▶ Directions:
Reproduce the records below, swapping every "pose" for "camera" and leaving everything else unchanged.

▶ Records supplied:
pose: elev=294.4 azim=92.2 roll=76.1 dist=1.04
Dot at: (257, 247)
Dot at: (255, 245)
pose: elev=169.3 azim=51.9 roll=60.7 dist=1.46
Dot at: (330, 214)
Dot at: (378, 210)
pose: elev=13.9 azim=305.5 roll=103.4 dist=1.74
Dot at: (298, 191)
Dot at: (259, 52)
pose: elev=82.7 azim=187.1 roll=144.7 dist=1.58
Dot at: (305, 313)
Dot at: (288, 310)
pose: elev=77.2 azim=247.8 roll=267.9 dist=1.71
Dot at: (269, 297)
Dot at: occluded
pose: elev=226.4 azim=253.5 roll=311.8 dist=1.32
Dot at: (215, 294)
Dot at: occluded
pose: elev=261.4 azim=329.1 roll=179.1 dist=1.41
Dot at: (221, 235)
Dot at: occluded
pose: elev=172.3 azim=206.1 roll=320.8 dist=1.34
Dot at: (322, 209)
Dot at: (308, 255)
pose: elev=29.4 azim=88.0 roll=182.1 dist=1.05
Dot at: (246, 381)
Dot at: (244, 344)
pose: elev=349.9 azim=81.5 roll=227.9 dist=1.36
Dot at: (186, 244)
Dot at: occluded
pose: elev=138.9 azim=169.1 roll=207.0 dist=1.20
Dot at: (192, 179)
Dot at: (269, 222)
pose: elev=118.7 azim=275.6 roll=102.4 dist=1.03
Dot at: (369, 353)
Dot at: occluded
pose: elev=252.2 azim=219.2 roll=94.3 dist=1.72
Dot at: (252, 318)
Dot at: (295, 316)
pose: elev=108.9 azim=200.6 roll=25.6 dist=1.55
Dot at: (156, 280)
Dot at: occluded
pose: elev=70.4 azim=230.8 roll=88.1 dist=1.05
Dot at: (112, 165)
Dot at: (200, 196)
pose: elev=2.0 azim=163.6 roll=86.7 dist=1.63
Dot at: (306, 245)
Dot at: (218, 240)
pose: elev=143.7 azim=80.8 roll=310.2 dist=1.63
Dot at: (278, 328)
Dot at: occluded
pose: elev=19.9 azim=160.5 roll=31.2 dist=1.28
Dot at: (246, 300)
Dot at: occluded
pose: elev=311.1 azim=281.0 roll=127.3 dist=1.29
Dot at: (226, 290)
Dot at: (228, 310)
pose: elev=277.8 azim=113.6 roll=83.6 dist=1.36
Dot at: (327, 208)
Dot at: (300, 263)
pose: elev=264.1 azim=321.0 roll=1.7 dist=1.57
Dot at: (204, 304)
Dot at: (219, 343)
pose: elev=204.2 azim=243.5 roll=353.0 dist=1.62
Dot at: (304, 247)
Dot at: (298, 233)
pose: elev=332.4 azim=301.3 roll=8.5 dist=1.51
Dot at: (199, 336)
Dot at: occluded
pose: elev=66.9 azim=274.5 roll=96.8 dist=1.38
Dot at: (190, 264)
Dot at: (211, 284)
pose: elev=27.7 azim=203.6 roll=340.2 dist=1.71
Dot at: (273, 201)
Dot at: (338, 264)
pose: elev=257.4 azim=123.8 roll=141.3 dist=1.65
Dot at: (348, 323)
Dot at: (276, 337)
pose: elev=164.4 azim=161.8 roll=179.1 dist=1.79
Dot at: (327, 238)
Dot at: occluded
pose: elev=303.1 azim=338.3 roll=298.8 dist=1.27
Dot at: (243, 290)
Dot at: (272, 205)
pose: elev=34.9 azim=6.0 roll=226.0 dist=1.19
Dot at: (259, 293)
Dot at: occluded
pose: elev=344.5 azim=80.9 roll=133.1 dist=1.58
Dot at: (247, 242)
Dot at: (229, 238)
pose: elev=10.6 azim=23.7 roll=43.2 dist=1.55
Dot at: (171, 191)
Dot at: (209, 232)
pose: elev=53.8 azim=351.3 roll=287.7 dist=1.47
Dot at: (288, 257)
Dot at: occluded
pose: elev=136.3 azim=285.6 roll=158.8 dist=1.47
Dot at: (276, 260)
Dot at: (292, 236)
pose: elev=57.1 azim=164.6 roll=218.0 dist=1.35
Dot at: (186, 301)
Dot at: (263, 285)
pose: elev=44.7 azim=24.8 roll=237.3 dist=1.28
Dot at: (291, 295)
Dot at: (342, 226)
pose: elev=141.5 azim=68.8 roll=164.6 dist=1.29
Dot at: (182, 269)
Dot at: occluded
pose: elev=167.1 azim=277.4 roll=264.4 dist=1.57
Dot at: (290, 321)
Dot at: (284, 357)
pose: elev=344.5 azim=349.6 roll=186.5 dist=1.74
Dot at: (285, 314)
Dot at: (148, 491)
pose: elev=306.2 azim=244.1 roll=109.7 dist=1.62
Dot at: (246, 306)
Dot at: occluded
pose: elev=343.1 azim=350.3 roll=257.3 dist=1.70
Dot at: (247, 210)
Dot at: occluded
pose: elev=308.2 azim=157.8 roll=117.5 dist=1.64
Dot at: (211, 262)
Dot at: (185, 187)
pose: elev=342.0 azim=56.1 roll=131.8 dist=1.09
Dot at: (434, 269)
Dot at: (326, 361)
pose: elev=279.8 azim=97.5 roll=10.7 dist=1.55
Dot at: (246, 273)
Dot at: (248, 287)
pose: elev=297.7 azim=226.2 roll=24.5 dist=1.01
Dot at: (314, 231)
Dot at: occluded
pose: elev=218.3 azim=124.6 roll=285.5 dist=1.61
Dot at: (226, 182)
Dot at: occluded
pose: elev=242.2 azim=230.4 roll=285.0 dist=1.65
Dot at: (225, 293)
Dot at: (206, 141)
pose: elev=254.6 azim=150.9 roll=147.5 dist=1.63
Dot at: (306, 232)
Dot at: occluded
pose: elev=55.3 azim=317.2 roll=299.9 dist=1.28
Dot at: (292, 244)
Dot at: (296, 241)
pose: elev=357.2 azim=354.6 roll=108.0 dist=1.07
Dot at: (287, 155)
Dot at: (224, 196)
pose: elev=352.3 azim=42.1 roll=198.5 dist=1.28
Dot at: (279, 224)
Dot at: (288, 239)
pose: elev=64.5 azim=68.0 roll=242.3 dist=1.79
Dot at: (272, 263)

▶ Result for this exercise:
camera: elev=294.4 azim=92.2 roll=76.1 dist=1.04
Dot at: (257, 247)
Dot at: (255, 245)
camera: elev=169.3 azim=51.9 roll=60.7 dist=1.46
Dot at: (330, 214)
Dot at: (378, 210)
camera: elev=13.9 azim=305.5 roll=103.4 dist=1.74
Dot at: (298, 191)
Dot at: (259, 52)
camera: elev=82.7 azim=187.1 roll=144.7 dist=1.58
Dot at: (305, 313)
Dot at: (288, 310)
camera: elev=77.2 azim=247.8 roll=267.9 dist=1.71
Dot at: (269, 297)
Dot at: occluded
camera: elev=226.4 azim=253.5 roll=311.8 dist=1.32
Dot at: (215, 294)
Dot at: occluded
camera: elev=261.4 azim=329.1 roll=179.1 dist=1.41
Dot at: (221, 235)
Dot at: occluded
camera: elev=172.3 azim=206.1 roll=320.8 dist=1.34
Dot at: (322, 209)
Dot at: (308, 255)
camera: elev=29.4 azim=88.0 roll=182.1 dist=1.05
Dot at: (246, 381)
Dot at: (244, 344)
camera: elev=349.9 azim=81.5 roll=227.9 dist=1.36
Dot at: (186, 244)
Dot at: occluded
camera: elev=138.9 azim=169.1 roll=207.0 dist=1.20
Dot at: (192, 179)
Dot at: (269, 222)
camera: elev=118.7 azim=275.6 roll=102.4 dist=1.03
Dot at: (369, 353)
Dot at: occluded
camera: elev=252.2 azim=219.2 roll=94.3 dist=1.72
Dot at: (252, 318)
Dot at: (295, 316)
camera: elev=108.9 azim=200.6 roll=25.6 dist=1.55
Dot at: (156, 280)
Dot at: occluded
camera: elev=70.4 azim=230.8 roll=88.1 dist=1.05
Dot at: (112, 165)
Dot at: (200, 196)
camera: elev=2.0 azim=163.6 roll=86.7 dist=1.63
Dot at: (306, 245)
Dot at: (218, 240)
camera: elev=143.7 azim=80.8 roll=310.2 dist=1.63
Dot at: (278, 328)
Dot at: occluded
camera: elev=19.9 azim=160.5 roll=31.2 dist=1.28
Dot at: (246, 300)
Dot at: occluded
camera: elev=311.1 azim=281.0 roll=127.3 dist=1.29
Dot at: (226, 290)
Dot at: (228, 310)
camera: elev=277.8 azim=113.6 roll=83.6 dist=1.36
Dot at: (327, 208)
Dot at: (300, 263)
camera: elev=264.1 azim=321.0 roll=1.7 dist=1.57
Dot at: (204, 304)
Dot at: (219, 343)
camera: elev=204.2 azim=243.5 roll=353.0 dist=1.62
Dot at: (304, 247)
Dot at: (298, 233)
camera: elev=332.4 azim=301.3 roll=8.5 dist=1.51
Dot at: (199, 336)
Dot at: occluded
camera: elev=66.9 azim=274.5 roll=96.8 dist=1.38
Dot at: (190, 264)
Dot at: (211, 284)
camera: elev=27.7 azim=203.6 roll=340.2 dist=1.71
Dot at: (273, 201)
Dot at: (338, 264)
camera: elev=257.4 azim=123.8 roll=141.3 dist=1.65
Dot at: (348, 323)
Dot at: (276, 337)
camera: elev=164.4 azim=161.8 roll=179.1 dist=1.79
Dot at: (327, 238)
Dot at: occluded
camera: elev=303.1 azim=338.3 roll=298.8 dist=1.27
Dot at: (243, 290)
Dot at: (272, 205)
camera: elev=34.9 azim=6.0 roll=226.0 dist=1.19
Dot at: (259, 293)
Dot at: occluded
camera: elev=344.5 azim=80.9 roll=133.1 dist=1.58
Dot at: (247, 242)
Dot at: (229, 238)
camera: elev=10.6 azim=23.7 roll=43.2 dist=1.55
Dot at: (171, 191)
Dot at: (209, 232)
camera: elev=53.8 azim=351.3 roll=287.7 dist=1.47
Dot at: (288, 257)
Dot at: occluded
camera: elev=136.3 azim=285.6 roll=158.8 dist=1.47
Dot at: (276, 260)
Dot at: (292, 236)
camera: elev=57.1 azim=164.6 roll=218.0 dist=1.35
Dot at: (186, 301)
Dot at: (263, 285)
camera: elev=44.7 azim=24.8 roll=237.3 dist=1.28
Dot at: (291, 295)
Dot at: (342, 226)
camera: elev=141.5 azim=68.8 roll=164.6 dist=1.29
Dot at: (182, 269)
Dot at: occluded
camera: elev=167.1 azim=277.4 roll=264.4 dist=1.57
Dot at: (290, 321)
Dot at: (284, 357)
camera: elev=344.5 azim=349.6 roll=186.5 dist=1.74
Dot at: (285, 314)
Dot at: (148, 491)
camera: elev=306.2 azim=244.1 roll=109.7 dist=1.62
Dot at: (246, 306)
Dot at: occluded
camera: elev=343.1 azim=350.3 roll=257.3 dist=1.70
Dot at: (247, 210)
Dot at: occluded
camera: elev=308.2 azim=157.8 roll=117.5 dist=1.64
Dot at: (211, 262)
Dot at: (185, 187)
camera: elev=342.0 azim=56.1 roll=131.8 dist=1.09
Dot at: (434, 269)
Dot at: (326, 361)
camera: elev=279.8 azim=97.5 roll=10.7 dist=1.55
Dot at: (246, 273)
Dot at: (248, 287)
camera: elev=297.7 azim=226.2 roll=24.5 dist=1.01
Dot at: (314, 231)
Dot at: occluded
camera: elev=218.3 azim=124.6 roll=285.5 dist=1.61
Dot at: (226, 182)
Dot at: occluded
camera: elev=242.2 azim=230.4 roll=285.0 dist=1.65
Dot at: (225, 293)
Dot at: (206, 141)
camera: elev=254.6 azim=150.9 roll=147.5 dist=1.63
Dot at: (306, 232)
Dot at: occluded
camera: elev=55.3 azim=317.2 roll=299.9 dist=1.28
Dot at: (292, 244)
Dot at: (296, 241)
camera: elev=357.2 azim=354.6 roll=108.0 dist=1.07
Dot at: (287, 155)
Dot at: (224, 196)
camera: elev=352.3 azim=42.1 roll=198.5 dist=1.28
Dot at: (279, 224)
Dot at: (288, 239)
camera: elev=64.5 azim=68.0 roll=242.3 dist=1.79
Dot at: (272, 263)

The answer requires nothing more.